To-do item:
Your task is to copy each line of the records that includes the string "داده".
*** Supplied data ***
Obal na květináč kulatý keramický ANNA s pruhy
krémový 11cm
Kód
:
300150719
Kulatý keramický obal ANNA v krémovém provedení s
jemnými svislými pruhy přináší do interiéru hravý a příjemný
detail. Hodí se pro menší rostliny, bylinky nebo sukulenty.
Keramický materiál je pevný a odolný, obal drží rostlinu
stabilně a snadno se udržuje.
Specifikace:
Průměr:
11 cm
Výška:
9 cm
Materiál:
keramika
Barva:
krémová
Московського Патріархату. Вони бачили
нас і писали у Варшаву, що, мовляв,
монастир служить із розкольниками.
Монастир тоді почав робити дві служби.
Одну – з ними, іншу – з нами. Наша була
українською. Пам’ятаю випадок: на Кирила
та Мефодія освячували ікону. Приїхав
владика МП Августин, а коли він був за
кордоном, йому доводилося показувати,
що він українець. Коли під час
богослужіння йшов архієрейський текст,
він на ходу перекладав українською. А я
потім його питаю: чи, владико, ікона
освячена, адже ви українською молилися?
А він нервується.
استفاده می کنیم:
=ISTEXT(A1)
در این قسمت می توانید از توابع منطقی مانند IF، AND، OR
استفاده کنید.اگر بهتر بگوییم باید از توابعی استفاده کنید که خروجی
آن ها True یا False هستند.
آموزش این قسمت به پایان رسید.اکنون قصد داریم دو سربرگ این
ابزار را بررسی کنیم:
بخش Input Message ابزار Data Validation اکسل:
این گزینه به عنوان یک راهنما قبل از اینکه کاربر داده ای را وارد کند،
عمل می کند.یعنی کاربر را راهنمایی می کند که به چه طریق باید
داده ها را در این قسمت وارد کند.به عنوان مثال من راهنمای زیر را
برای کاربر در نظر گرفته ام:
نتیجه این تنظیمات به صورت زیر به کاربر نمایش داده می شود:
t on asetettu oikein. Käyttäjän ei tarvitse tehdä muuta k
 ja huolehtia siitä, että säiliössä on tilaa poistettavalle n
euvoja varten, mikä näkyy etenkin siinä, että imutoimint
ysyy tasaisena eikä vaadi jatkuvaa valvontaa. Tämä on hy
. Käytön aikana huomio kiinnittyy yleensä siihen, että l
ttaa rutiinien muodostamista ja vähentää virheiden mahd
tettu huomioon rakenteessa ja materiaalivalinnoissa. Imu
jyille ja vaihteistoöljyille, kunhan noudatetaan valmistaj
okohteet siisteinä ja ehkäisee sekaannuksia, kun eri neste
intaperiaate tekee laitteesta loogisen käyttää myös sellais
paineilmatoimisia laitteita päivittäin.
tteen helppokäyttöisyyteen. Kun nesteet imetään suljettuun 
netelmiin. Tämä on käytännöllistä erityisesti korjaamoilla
*** End of Supplied data ***
Response box:
این گزینه به عنوان یک راهنما قبل از اینکه کاربر داده ای را وارد کند،
داده ها را در این قسمت وارد کند.به عنوان مثال من راهنمای زیر را
نتیجه این تنظیمات به صورت زیر به کاربر نمایش داده می شود:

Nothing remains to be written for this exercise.